Extracted text -
- IATA: GUY; ICAO: KGUY; FAA LID: GUY;

Summary
- Airport type: Public
- Owner: City of Guymon
- Serves: Guymon, Oklahoma
- Elevation AMSL: 3,123 ft (952 m)
- Coordinates: 36°41′06″N 101°30′28″W﻿ / ﻿36.68500°N 101.50778°W
- Interactive map of Guymon Municipal Airport

Runways
| Direction | Length |  | Surface |
| ft | m |
| 18/36 | 5,900 | 1,798 | Asphalt |
| 6/24 | 1,795 | 547 | Turf |

Statistics (2009)
- Aircraft operations: 17,275
- Based aircraft: 33
- Source: Federal Aviation Administration

= Guymon Municipal Airport =

Guymon Municipal Airport is in Texas County, Oklahoma, two miles west of Guymon, which owns it. The FAA's National Plan of Integrated Airport Systems for 2021-2025 classifies it as a general aviation airport.

Extracted information -
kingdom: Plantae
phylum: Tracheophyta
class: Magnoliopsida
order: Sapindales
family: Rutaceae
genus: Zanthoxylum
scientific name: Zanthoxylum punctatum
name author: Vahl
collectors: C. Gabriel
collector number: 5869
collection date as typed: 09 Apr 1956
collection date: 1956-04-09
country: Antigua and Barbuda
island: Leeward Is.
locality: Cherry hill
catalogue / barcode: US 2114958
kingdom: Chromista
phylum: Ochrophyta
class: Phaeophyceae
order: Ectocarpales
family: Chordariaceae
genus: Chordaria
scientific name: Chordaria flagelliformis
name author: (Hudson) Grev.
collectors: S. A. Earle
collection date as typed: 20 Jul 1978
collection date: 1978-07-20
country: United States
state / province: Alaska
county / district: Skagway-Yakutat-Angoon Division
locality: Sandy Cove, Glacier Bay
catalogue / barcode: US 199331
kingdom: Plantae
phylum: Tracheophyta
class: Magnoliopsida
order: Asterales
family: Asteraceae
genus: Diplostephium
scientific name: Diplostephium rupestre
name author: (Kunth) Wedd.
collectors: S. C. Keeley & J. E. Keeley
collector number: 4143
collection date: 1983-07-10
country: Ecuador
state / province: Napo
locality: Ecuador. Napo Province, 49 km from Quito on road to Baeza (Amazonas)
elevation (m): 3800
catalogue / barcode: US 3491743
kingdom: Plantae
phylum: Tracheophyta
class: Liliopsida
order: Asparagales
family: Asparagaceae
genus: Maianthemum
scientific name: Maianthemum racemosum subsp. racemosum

Apply what you read -
1. Answer these from the text on Guymon Municipal Airport:
(a) What is the airport's elevation above mean sea level?
(b) What surface does runway 6/24 have?
(c) How far from Guymon is the airport, and in which direction?
2. Continue the text on Guymon Municipal Airport, starting after its final sentence.
This task does not require the data.

Numbered responses -
1.
(a) 3,123 ft (952 m)
(b) Turf
(c) Two miles west of Guymon

2.
From about 1957 until 1968 Central Airlines and successor Frontier Airlines stopped here.

== Facilities==
Guymon Municipal Airport covers 480 acre at an elevation of 3,123 feet (952 m). It has two runways: 18/36 is 5,900 by 100 feet (1,798 x 30 m) asphalt and 6/24 is 1,795 by 200 feet (547 x 61 m) turf.

The airport averaged 53 operations per day for the 12-month period ending November 29, 2019, with 52% local general aviation, 42% transient general aviation, 6% air taxi, and less than 1% military. 31 aircraft were then based at the airport: 25 single-engine and 6 multi-engine.

The airport sees scheduled cargo Cessna Caravans from Martinaire operating as a UPS feeder carrier.